Assignment
Quote the records that follow in full and exactly; leave out the pictures.

****

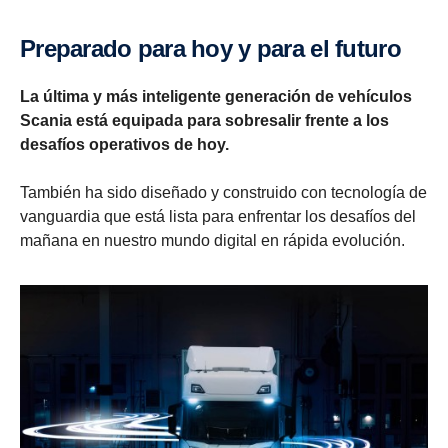
Preparado para hoy y para el futuro
La última y más inteligente generación de vehículos
Scania está equipada para sobresalir frente a los
desafíos operativos de hoy.
También ha sido diseñado y construido con tecnología de
vanguardia que está lista para enfrentar los desafíos del
mañana en nuestro mundo digital en rápida evolución.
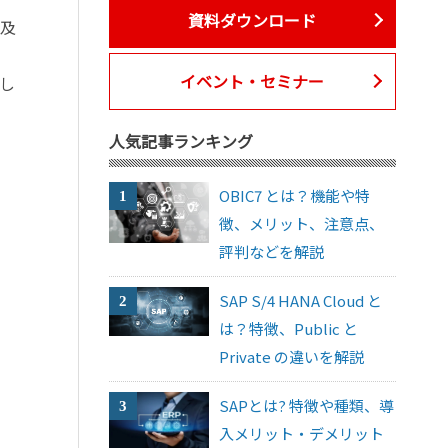
資料ダウンロード
普及
イベント・セミナー
し
人気記事ランキング
OBIC7 とは？機能や特
徴、メリット、注意点、
評判などを解説
SAP S/4 HANA Cloud と
は？特徴、Public と
Private の違いを解説
SAPとは? 特徴や種類、導
入メリット・デメリット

****

Answer
Preparado para hoy y para el futuro
La última y más inteligente generación de vehículos
Scania está equipada para sobresalir frente a los
desafíos operativos de hoy.
También ha sido diseñado y construido con tecnología de
vanguardia que está lista para enfrentar los desafíos del
mañana en nuestro mundo digital en rápida evolución.
資料ダウンロード
普及
イベント・セミナー
し
人気記事ランキング
OBIC7 とは？機能や特
徴、メリット、注意点、
評判などを解説
SAP S/4 HANA Cloud と
は？特徴、Public と
Private の違いを解説
SAPとは? 特徴や種類、導
入メリット・デメリット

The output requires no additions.